[YOUR INSTRUCTIONS] List each line of the material below that contains the string "common". Matches must have the same case.

#### DATA SHOWN

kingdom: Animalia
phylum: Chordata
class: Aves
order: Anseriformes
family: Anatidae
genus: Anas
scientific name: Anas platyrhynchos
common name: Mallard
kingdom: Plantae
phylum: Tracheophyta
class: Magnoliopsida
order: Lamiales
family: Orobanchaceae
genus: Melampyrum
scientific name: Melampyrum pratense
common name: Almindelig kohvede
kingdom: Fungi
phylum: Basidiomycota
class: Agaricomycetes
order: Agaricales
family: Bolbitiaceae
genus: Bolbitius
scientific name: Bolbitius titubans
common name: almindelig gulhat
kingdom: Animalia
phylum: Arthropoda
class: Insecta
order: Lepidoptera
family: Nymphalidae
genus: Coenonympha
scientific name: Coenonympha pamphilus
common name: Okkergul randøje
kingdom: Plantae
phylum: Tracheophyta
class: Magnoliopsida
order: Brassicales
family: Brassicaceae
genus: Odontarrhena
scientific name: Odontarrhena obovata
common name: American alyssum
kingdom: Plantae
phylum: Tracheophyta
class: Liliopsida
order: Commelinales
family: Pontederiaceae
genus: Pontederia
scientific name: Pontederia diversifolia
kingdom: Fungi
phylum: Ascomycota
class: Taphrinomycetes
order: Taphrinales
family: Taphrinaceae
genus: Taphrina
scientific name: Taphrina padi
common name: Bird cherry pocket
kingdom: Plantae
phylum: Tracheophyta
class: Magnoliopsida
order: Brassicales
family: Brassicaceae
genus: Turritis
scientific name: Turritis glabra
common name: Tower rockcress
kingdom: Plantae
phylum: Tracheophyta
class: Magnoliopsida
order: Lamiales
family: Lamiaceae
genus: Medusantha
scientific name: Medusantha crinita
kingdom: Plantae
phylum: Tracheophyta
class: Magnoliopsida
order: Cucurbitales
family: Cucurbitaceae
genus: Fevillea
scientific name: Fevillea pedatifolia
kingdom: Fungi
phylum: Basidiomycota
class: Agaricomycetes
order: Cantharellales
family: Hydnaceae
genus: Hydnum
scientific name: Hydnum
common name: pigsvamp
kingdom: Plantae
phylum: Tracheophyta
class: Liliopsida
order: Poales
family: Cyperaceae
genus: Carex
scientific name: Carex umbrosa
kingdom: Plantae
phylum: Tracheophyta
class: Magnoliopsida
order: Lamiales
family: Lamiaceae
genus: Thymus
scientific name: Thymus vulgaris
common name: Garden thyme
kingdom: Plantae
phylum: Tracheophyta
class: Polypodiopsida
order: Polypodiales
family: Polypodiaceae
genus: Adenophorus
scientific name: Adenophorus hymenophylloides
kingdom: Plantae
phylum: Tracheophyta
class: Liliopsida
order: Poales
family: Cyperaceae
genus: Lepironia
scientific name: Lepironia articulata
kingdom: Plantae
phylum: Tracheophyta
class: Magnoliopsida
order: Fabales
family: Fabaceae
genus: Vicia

########

[EXERCISE ANSWER]
common name: Mallard
common name: Almindelig kohvede
common name: almindelig gulhat
common name: Okkergul randøje
common name: American alyssum
common name: Bird cherry pocket
common name: Tower rockcress
common name: pigsvamp
common name: Garden thyme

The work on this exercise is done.